Si può sfrecciare per oltre 2 chilometri anche nella skiarea Bellamonte-Alpe Lusia: la pista Fraina è servita dalla nuova Cabinovia Bellamonte 3.0. A Predazzo, nello Ski Center Latemar, la slittovia Alpine Coaster Gardoné, superstar dell’ebbrezza, si districa nei boschi di abeti per un chilometro. Questa attrazione, unica in Trentino, scatena gioia e ilarità, tra salti, paraboliche, un giro a 360 gradi, cambi di pendenza e curve mozzafiato: adatta anche ai bambini dai 5 ai 14 anni, se accompagnati, poiché la velocità è regolabile manualmente.
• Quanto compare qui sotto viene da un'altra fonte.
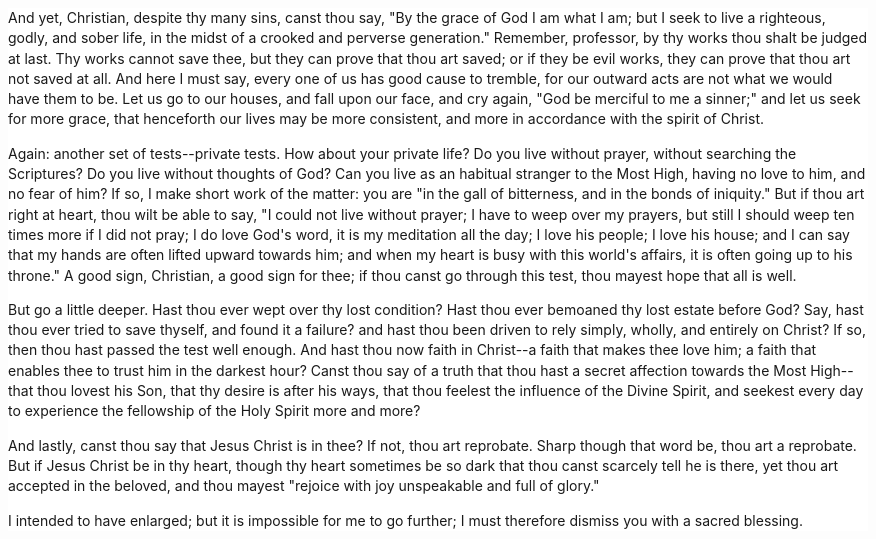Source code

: And yet, Christian, despite thy many sins, canst thou say, "By the grace of God I am what I am; but I seek to live a righteous, godly, and sober life, in the midst of a crooked and perverse generation." Remember, professor, by thy works thou shalt be judged at last. Thy works cannot save thee, but they can prove that thou art saved; or if they be evil works, they can prove that thou art not saved at all. And here I must say, every one of us has good cause to tremble, for our outward acts are not what we would have them to be. Let us go to our houses, and fall upon our face, and cry again, "God be merciful to me a sinner;" and let us seek for more grace, that henceforth our lives may be more consistent, and more in accordance with the spirit of Christ.

Again: another set of tests--private tests. How about your private life? Do you live without prayer, without searching the Scriptures? Do you live without thoughts of God? Can you live as an habitual stranger to the Most High, having no love to him, and no fear of him? If so, I make short work of the matter: you are "in the gall of bitterness, and in the bonds of iniquity." But if thou art right at heart, thou wilt be able to say, "I could not live without prayer; I have to weep over my prayers, but still I should weep ten times more if I did not pray; I do love God's word, it is my meditation all the day; I love his people; I love his house; and I can say that my hands are often lifted upward towards him; and when my heart is busy with this world's affairs, it is often going up to his throne." A good sign, Christian, a good sign for thee; if thou canst go through this test, thou mayest hope that all is well.

But go a little deeper. Hast thou ever wept over thy lost condition? Hast thou ever bemoaned thy lost estate before God? Say, hast thou ever tried to save thyself, and found it a failure? and hast thou been driven to rely simply, wholly, and entirely on Christ? If so, then thou hast passed the test well enough. And hast thou now faith in Christ--a faith that makes thee love him; a faith that enables thee to trust him in the darkest hour? Canst thou say of a truth that thou hast a secret affection towards the Most High--that thou lovest his Son, that thy desire is after his ways, that thou feelest the influence of the Divine Spirit, and seekest every day to experience the fellowship of the Holy Spirit more and more?

And lastly, canst thou say that Jesus Christ is in thee? If not, thou art reprobate. Sharp though that word be, thou art a reprobate. But if Jesus Christ be in thy heart, though thy heart sometimes be so dark that thou canst scarcely tell he is there, yet thou art accepted in the beloved, and thou mayest "rejoice with joy unspeakable and full of glory."

I intended to have enlarged; but it is impossible for me to go further; I must therefore dismiss you with a sacred blessing.
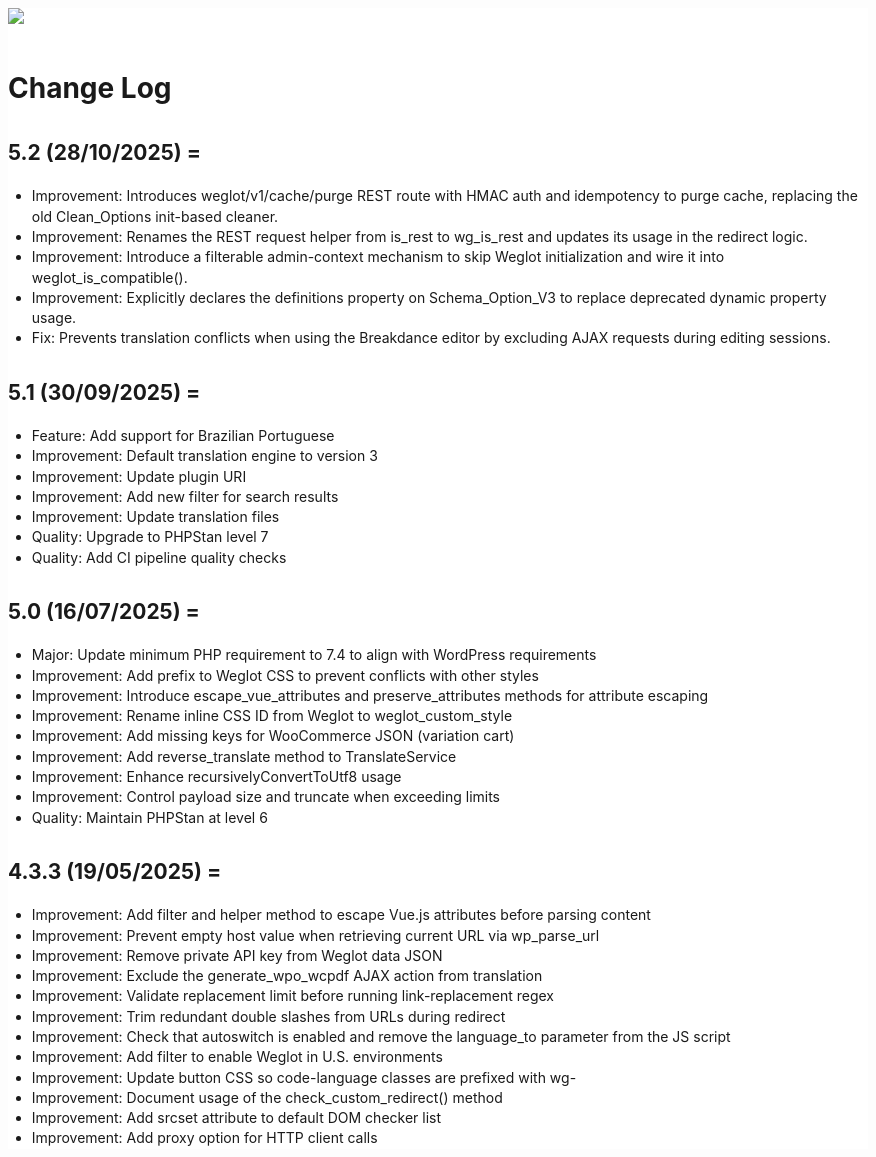 
<img src="https://cdn.weglot.com/logo/logo-hor.png" height="40" />

# Change Log
## 5.2 (28/10/2025) =
* Improvement: Introduces weglot/v1/cache/purge REST route with HMAC auth and idempotency to purge cache, replacing the old Clean_Options init-based cleaner.
* Improvement: Renames the REST request helper from is_rest to wg_is_rest and updates its usage in the redirect logic.
* Improvement: Introduce a filterable admin-context mechanism to skip Weglot initialization and wire it into weglot_is_compatible().
* Improvement: Explicitly declares the definitions property on Schema_Option_V3 to replace deprecated dynamic property usage.
* Fix: Prevents translation conflicts when using the Breakdance editor by excluding AJAX requests during editing sessions.

## 5.1 (30/09/2025) =
* Feature: Add support for Brazilian Portuguese
* Improvement: Default translation engine to version 3
* Improvement: Update plugin URI
* Improvement: Add new filter for search results
* Improvement: Update translation files
* Quality: Upgrade to PHPStan level 7
* Quality: Add CI pipeline quality checks

## 5.0 (16/07/2025) =
* Major: Update minimum PHP requirement to 7.4 to align with WordPress requirements
* Improvement: Add prefix to Weglot CSS to prevent conflicts with other styles
* Improvement: Introduce escape_vue_attributes and preserve_attributes methods for attribute escaping
* Improvement: Rename inline CSS ID from Weglot to weglot_custom_style
* Improvement: Add missing keys for WooCommerce JSON (variation cart)
* Improvement: Add reverse_translate method to TranslateService
* Improvement: Enhance recursivelyConvertToUtf8 usage
* Improvement: Control payload size and truncate when exceeding limits
* Quality: Maintain PHPStan at level 6


## 4.3.3 (19/05/2025) =
* Improvement: Add filter and helper method to escape Vue.js attributes before parsing content
* Improvement: Prevent empty host value when retrieving current URL via wp_parse_url
* Improvement: Remove private API key from Weglot data JSON
* Improvement: Exclude the generate_wpo_wcpdf AJAX action from translation
* Improvement: Validate replacement limit before running link-replacement regex
* Improvement: Trim redundant double slashes from URLs during redirect
* Improvement: Check that autoswitch is enabled and remove the language_to parameter from the JS script
* Improvement: Add filter to enable Weglot in U.S. environments
* Improvement: Update button CSS so code-language classes are prefixed with wg-
* Improvement: Document usage of the check_custom_redirect() method
* Improvement: Add srcset attribute to default DOM checker list
* Improvement: Add proxy option for HTTP client calls
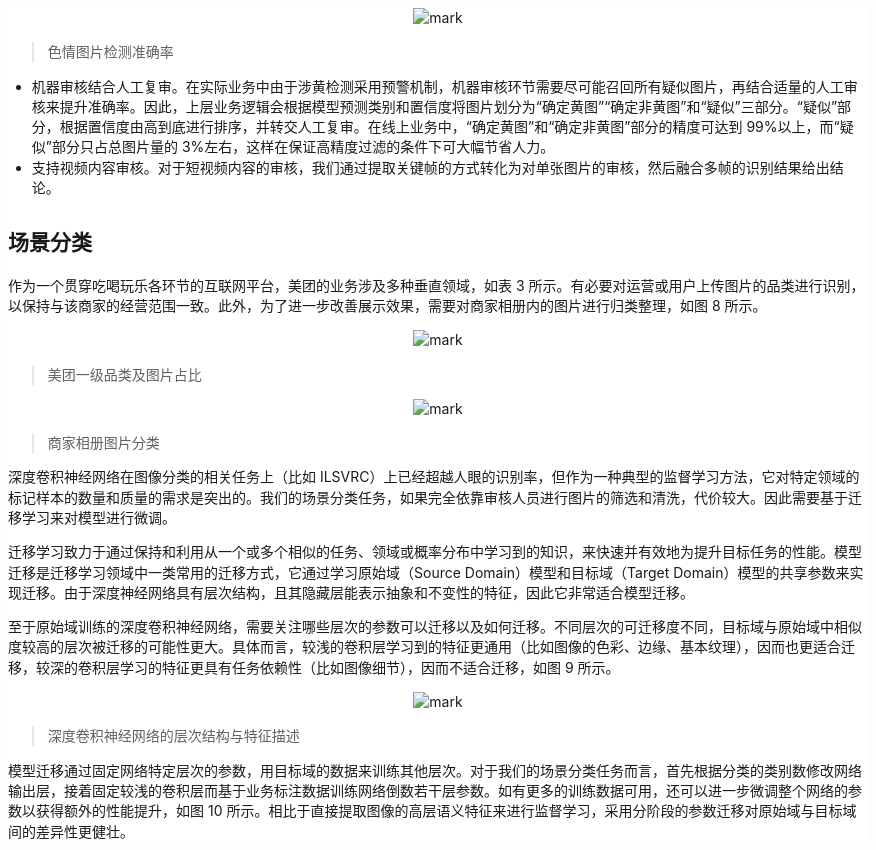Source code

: <center>

![mark](http://images.iterate.site/blog/image/20190915/9WWsGFT5QUps.png?imageslim)

</center>

> 色情图片检测准确率



- 机器审核结合人工复审。在实际业务中由于涉黄检测采用预警机制，机器审核环节需要尽可能召回所有疑似图片，再结合适量的人工审核来提升准确率。因此，上层业务逻辑会根据模型预测类别和置信度将图片划分为“确定黄图”“确定非黄图”和“疑似”三部分。“疑似”部分，根据置信度由高到底进行排序，并转交人工复审。在线上业务中，“确定黄图”和“确定非黄图”部分的精度可达到 99%以上，而“疑似”部分只占总图片量的 3%左右，这样在保证高精度过滤的条件下可大幅节省人力。
- 支持视频内容审核。对于短视频内容的审核，我们通过提取关键帧的方式转化为对单张图片的审核，然后融合多帧的识别结果给出结论。

## 场景分类

作为一个贯穿吃喝玩乐各环节的互联网平台，美团的业务涉及多种垂直领域，如表 3 所示。有必要对运营或用户上传图片的品类进行识别，以保持与该商家的经营范围一致。此外，为了进一步改善展示效果，需要对商家相册内的图片进行归类整理，如图 8 所示。

<center>

![mark](http://images.iterate.site/blog/image/20190915/pCxLzqcf0WmN.png?imageslim)

</center>

> 美团一级品类及图片占比


<center>

![mark](http://images.iterate.site/blog/image/20190915/1QgVs8HbptRI.png?imageslim)

</center>

> 商家相册图片分类


深度卷积神经网络在图像分类的相关任务上（比如 ILSVRC）上已经超越人眼的识别率，但作为一种典型的监督学习方法，它对特定领域的标记样本的数量和质量的需求是突出的。我们的场景分类任务，如果完全依靠审核人员进行图片的筛选和清洗，代价较大。因此需要基于迁移学习来对模型进行微调。

迁移学习致力于通过保持和利用从一个或多个相似的任务、领域或概率分布中学习到的知识，来快速并有效地为提升目标任务的性能。模型迁移是迁移学习领域中一类常用的迁移方式，它通过学习原始域（Source Domain）模型和目标域（Target Domain）模型的共享参数来实现迁移。由于深度神经网络具有层次结构，且其隐藏层能表示抽象和不变性的特征，因此它非常适合模型迁移。

至于原始域训练的深度卷积神经网络，需要关注哪些层次的参数可以迁移以及如何迁移。不同层次的可迁移度不同，目标域与原始域中相似度较高的层次被迁移的可能性更大。具体而言，较浅的卷积层学习到的特征更通用（比如图像的色彩、边缘、基本纹理），因而也更适合迁移，较深的卷积层学习的特征更具有任务依赖性（比如图像细节），因而不适合迁移，如图 9 所示。

<center>

![mark](http://images.iterate.site/blog/image/20190915/3kh0NaaWRJ20.png?imageslim)

</center>

> 深度卷积神经网络的层次结构与特征描述



模型迁移通过固定网络特定层次的参数，用目标域的数据来训练其他层次。对于我们的场景分类任务而言，首先根据分类的类别数修改网络输出层，接着固定较浅的卷积层而基于业务标注数据训练网络倒数若干层参数。如有更多的训练数据可用，还可以进一步微调整个网络的参数以获得额外的性能提升，如图 10 所示。相比于直接提取图像的高层语义特征来进行监督学习，采用分阶段的参数迁移对原始域与目标域间的差异性更健壮。

<center>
Sempre nello Ski Center Latemar si può sciare nell’unica pista al mondo che attraversa un parco d’arte. Dalla pista Agnello di Pampeago e dalla sua variante si affacciano 16 opere del Parco d’arte RespirArt, tra i più alti al mondo. Costellano la pista opere di artisti di fama internazionale con forme inaspettate e stravaganti. 

 

E poi si può provare l’emozione di cenare in mezzo alla neve, basta prenotare una cena in rifugio: si arriva in motoslitta al rifugio di Pampeago “Chalet Caserina” e i rifugi di Bellamonte “Baita La Morea”, “Baita Ciamp dele Strie” e “Chalet 44 Alpine Lounge”: Il Parco Naturale di Paneveggio Pale di S. Martino è, quindi, punteggiato dalle orme dei cervi.

 

In parte vivono liberi nelle foreste di abeti, in parte sono facilmente visibili nella grande riserva accanto al Centro Visitatori del parco. Da qui parte anche il sentiero Marciò, un giro ad anello di 2 chilometri, con tabelle illustrative che rilevano i segreti della natura: si attraversa il primo ponte coperto con il fondo trasparente sul torrente Travignolo e si prosegue dentro alla foresta. Verso la fine, uno spettacolare ponte sospeso lascia ammirare cascate e stalattiti di ghiaccio.